What the exercise asks:
Images excepted, the data below must be repeated exactly.

Task data:
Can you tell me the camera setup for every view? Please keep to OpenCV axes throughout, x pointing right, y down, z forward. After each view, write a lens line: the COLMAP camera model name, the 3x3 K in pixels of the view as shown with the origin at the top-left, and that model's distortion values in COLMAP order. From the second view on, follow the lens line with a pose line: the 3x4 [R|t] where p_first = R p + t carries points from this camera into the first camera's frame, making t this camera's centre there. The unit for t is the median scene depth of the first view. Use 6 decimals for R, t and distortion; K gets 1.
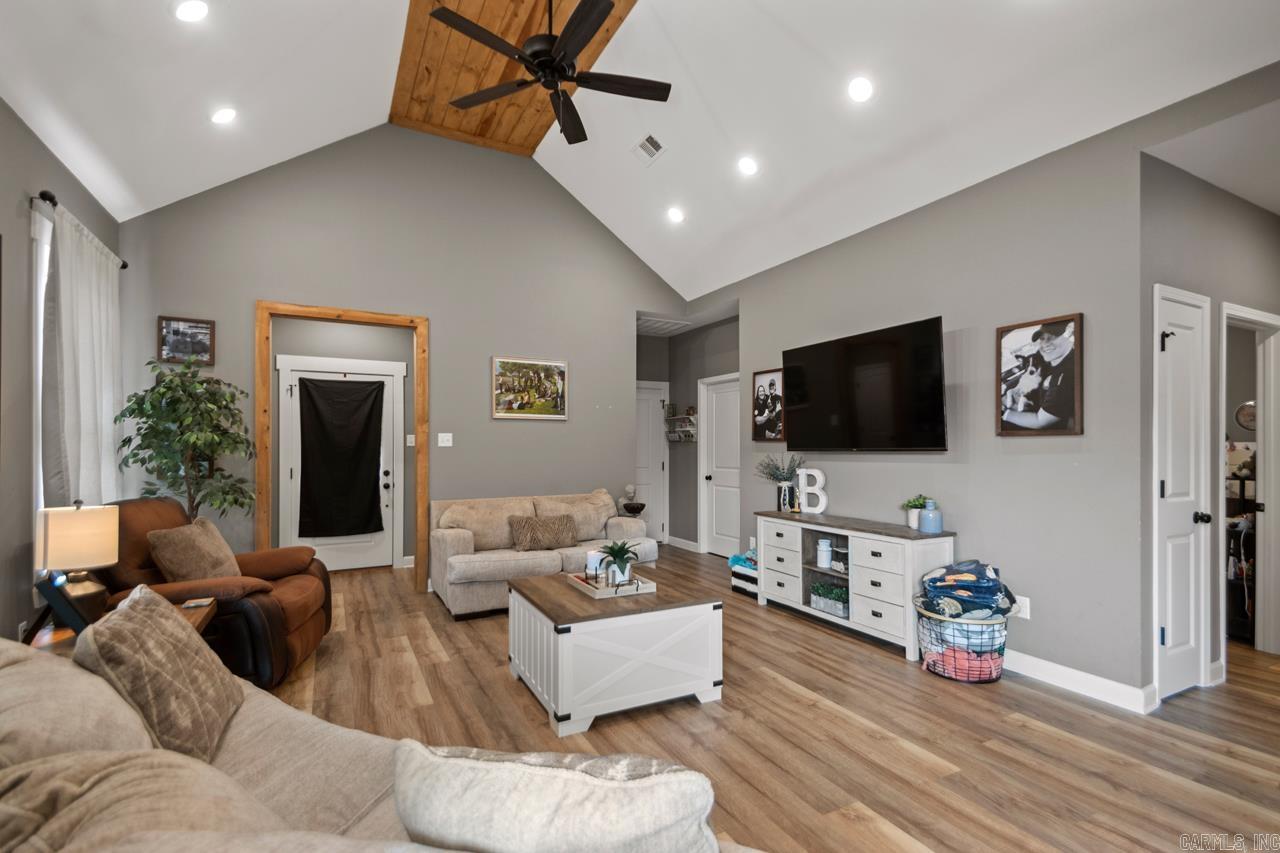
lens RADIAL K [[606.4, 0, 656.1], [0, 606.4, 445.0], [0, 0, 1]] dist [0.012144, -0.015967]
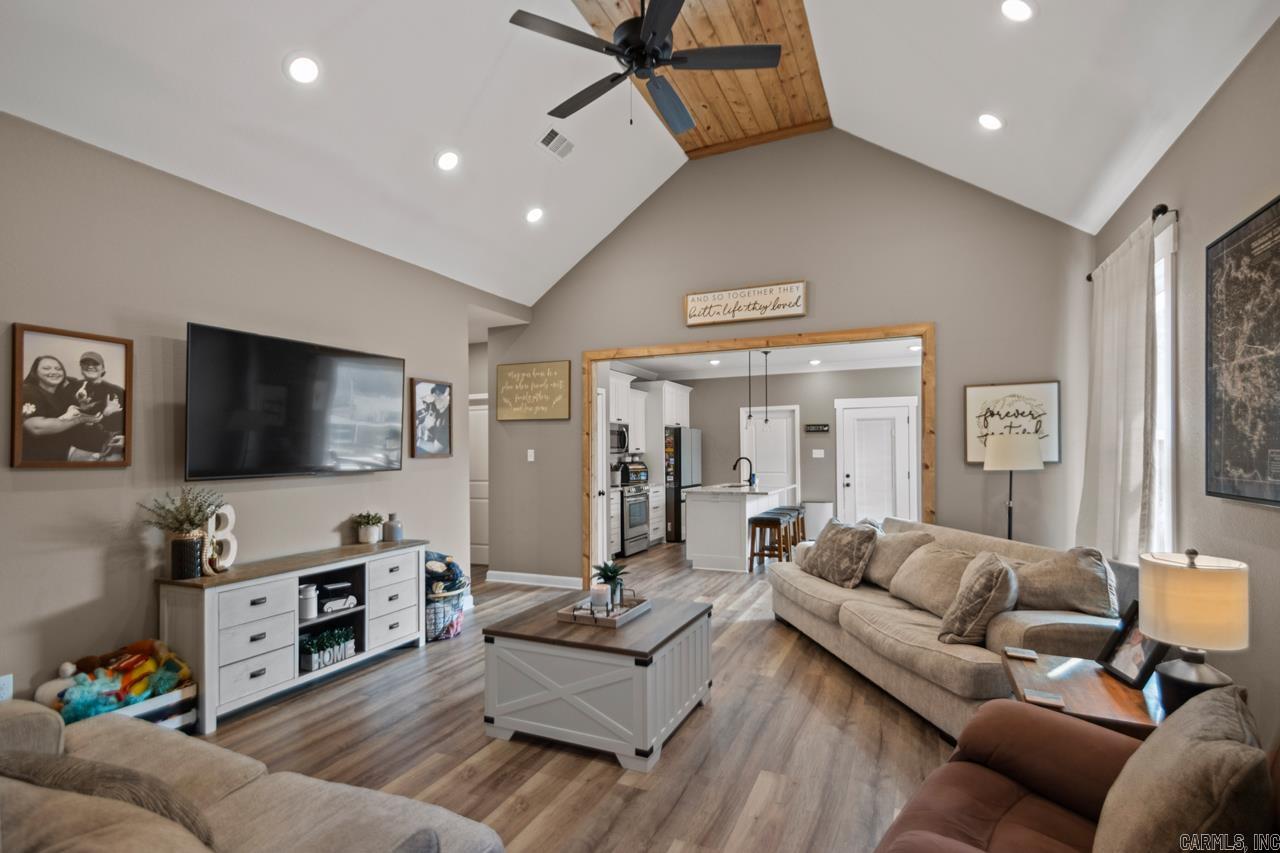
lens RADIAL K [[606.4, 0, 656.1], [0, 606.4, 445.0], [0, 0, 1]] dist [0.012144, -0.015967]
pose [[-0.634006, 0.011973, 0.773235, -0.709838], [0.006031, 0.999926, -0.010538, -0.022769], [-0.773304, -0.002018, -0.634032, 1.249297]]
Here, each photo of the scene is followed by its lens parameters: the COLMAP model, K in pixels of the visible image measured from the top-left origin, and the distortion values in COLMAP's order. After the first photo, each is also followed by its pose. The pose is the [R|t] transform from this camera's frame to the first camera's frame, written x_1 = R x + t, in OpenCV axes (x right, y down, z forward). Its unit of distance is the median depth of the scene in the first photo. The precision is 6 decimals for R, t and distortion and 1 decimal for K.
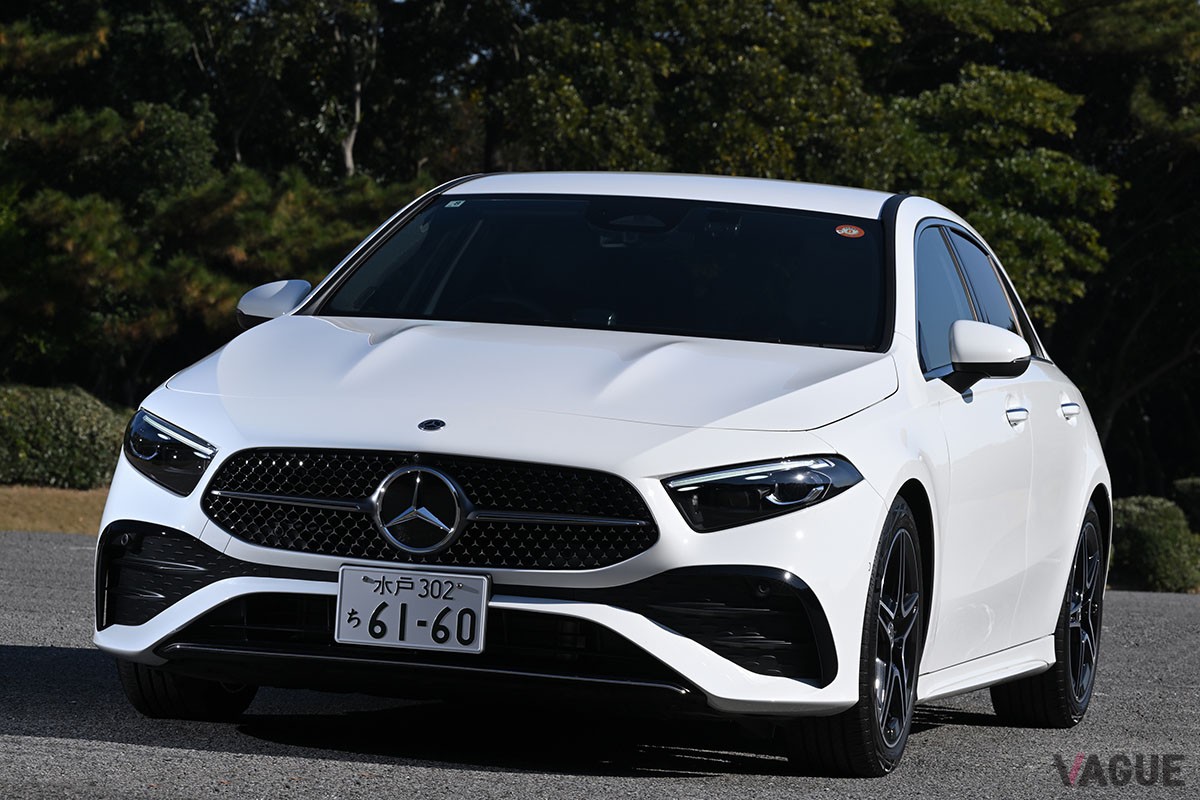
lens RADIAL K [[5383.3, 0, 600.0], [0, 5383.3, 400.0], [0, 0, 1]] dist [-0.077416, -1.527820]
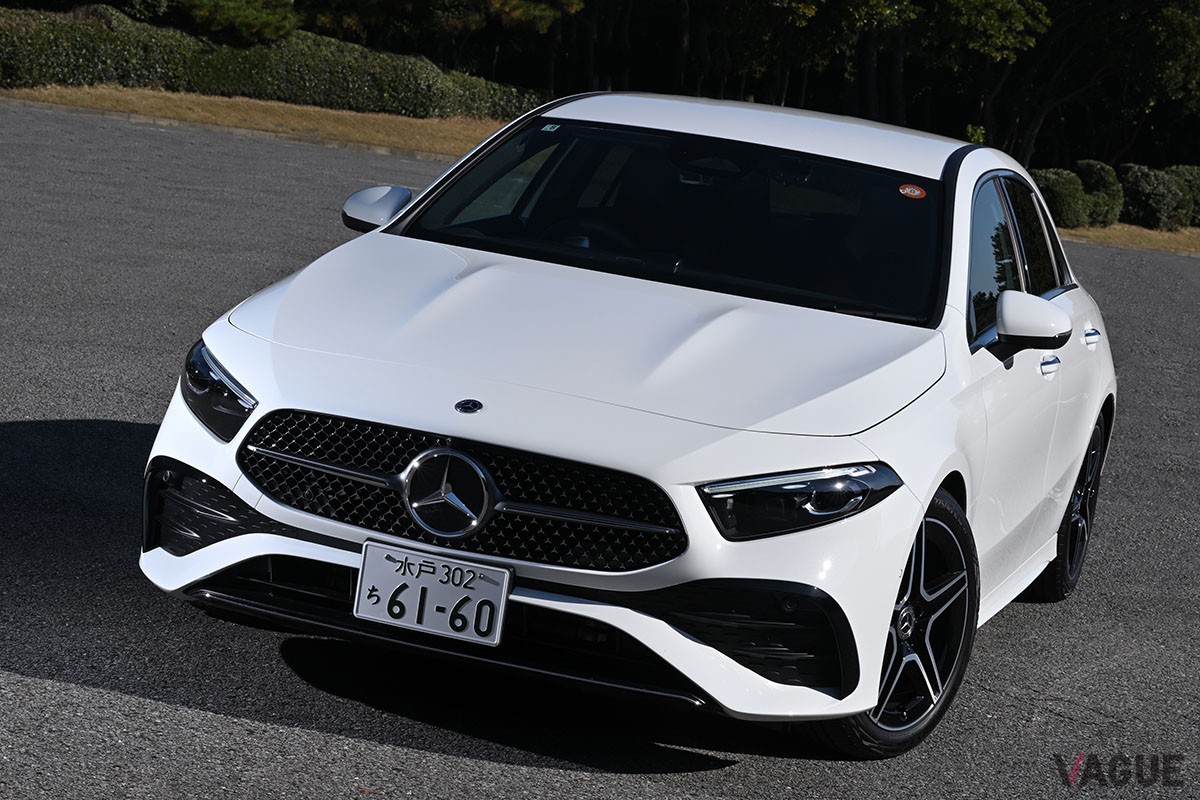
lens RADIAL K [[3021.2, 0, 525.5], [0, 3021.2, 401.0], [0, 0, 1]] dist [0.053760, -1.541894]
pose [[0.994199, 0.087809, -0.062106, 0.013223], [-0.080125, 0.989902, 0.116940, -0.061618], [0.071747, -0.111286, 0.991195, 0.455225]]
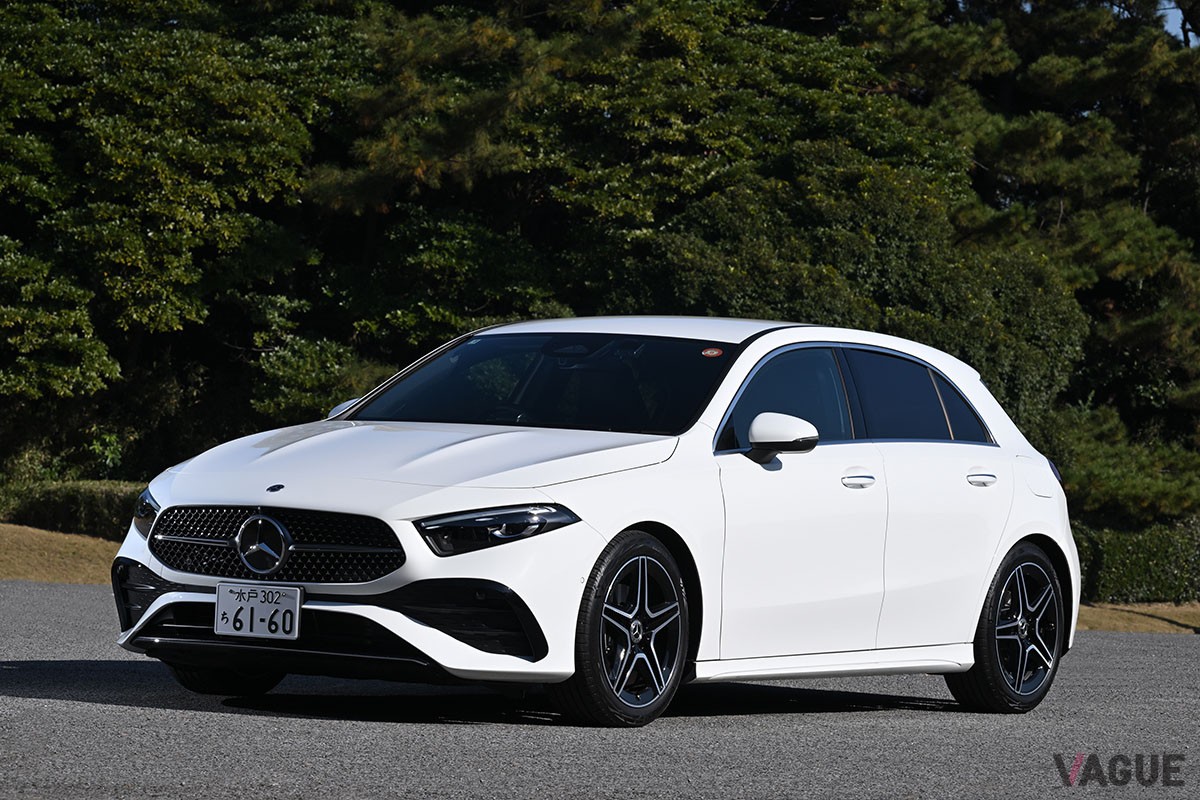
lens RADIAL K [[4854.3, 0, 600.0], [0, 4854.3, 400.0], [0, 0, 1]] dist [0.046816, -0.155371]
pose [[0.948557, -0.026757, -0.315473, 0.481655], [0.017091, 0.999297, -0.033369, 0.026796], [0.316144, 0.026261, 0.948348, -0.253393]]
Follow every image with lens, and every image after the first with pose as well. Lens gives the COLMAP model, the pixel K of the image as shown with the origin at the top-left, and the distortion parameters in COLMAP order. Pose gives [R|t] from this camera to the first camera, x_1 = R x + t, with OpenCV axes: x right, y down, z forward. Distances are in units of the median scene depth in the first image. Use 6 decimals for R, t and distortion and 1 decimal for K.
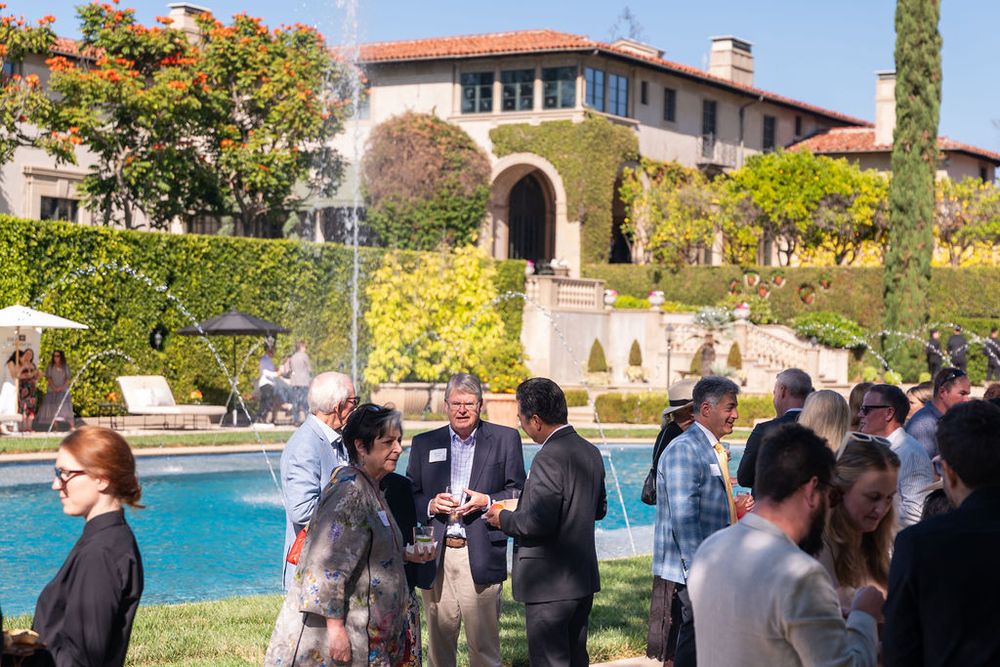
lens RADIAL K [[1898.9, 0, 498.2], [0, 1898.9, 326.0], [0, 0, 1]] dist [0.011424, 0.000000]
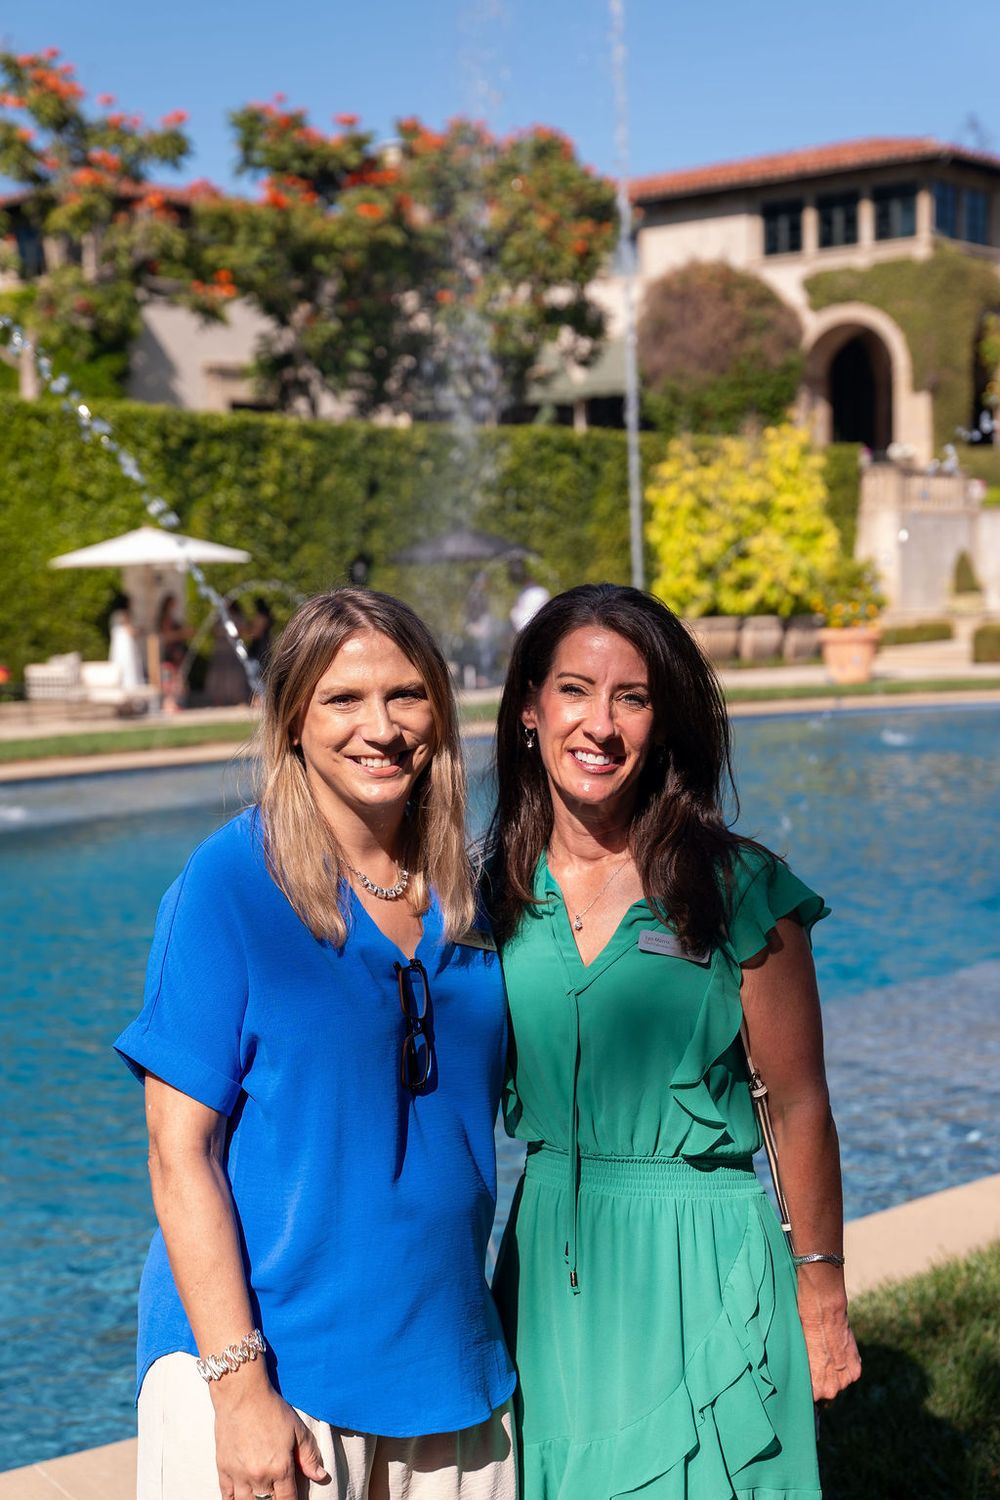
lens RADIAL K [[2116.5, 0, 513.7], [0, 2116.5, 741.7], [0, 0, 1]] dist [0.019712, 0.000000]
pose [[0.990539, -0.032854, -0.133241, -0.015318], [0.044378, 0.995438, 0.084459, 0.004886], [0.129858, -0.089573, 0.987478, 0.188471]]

Response:
Can you tell me the camera setup for every view? Please keep to OpenCV axes throughout, x pointing right, y down, z forward. After each view, write a lens line: the COLMAP camera model name, the 3x3 K in pixels of the view as shown with the origin at the top-left, and that model's distortion values in COLMAP order. From the second view on, follow the lens line with a pose line: the 3x4 [R|t] where p_first = R p + t carries points from this camera into the first camera's frame, making t this camera's centre there. The unit for t is the median scene depth of the first view. Use 6 decimals for R, t and distortion; K gets 1.
lens RADIAL K [[606.4, 0, 656.1], [0, 606.4, 445.0], [0, 0, 1]] dist [0.012144, -0.015967]
lens RADIAL K [[606.4, 0, 656.1], [0, 606.4, 445.0], [0, 0, 1]] dist [0.012144, -0.015967]
pose [[-0.634006, 0.011973, 0.773235, -0.709838], [0.006031, 0.999926, -0.010538, -0.022769], [-0.773304, -0.002018, -0.634032, 1.249297]]
Here, each photo of the scene is followed by its lens parameters: the COLMAP model, K in pixels of the visible image measured from the top-left origin, and the distortion values in COLMAP's order. After the first photo, each is also followed by its pose. The pose is the [R|t] transform from this camera's frame to the first camera's frame, written x_1 = R x + t, in OpenCV axes (x right, y down, z forward). Its unit of distance is the median depth of the scene in the first photo. The precision is 6 decimals for R, t and distortion and 1 decimal for K.
lens RADIAL K [[5383.3, 0, 600.0], [0, 5383.3, 400.0], [0, 0, 1]] dist [-0.077416, -1.527820]
lens RADIAL K [[3021.2, 0, 525.5], [0, 3021.2, 401.0], [0, 0, 1]] dist [0.053760, -1.541894]
pose [[0.994199, 0.087809, -0.062106, 0.013223], [-0.080125, 0.989902, 0.116940, -0.061618], [0.071747, -0.111286, 0.991195, 0.455225]]
lens RADIAL K [[4854.3, 0, 600.0], [0, 4854.3, 400.0], [0, 0, 1]] dist [0.046816, -0.155371]
pose [[0.948557, -0.026757, -0.315473, 0.481655], [0.017091, 0.999297, -0.033369, 0.026796], [0.316144, 0.026261, 0.948348, -0.253393]]
Follow every image with lens, and every image after the first with pose as well. Lens gives the COLMAP model, the pixel K of the image as shown with the origin at the top-left, and the distortion parameters in COLMAP order. Pose gives [R|t] from this camera to the first camera, x_1 = R x + t, with OpenCV axes: x right, y down, z forward. Distances are in units of the median scene depth in the first image. Use 6 decimals for R, t and distortion and 1 decimal for K.
lens RADIAL K [[1898.9, 0, 498.2], [0, 1898.9, 326.0], [0, 0, 1]] dist [0.011424, 0.000000]
lens RADIAL K [[2116.5, 0, 513.7], [0, 2116.5, 741.7], [0, 0, 1]] dist [0.019712, 0.000000]
pose [[0.990539, -0.032854, -0.133241, -0.015318], [0.044378, 0.995438, 0.084459, 0.004886], [0.129858, -0.089573, 0.987478, 0.188471]]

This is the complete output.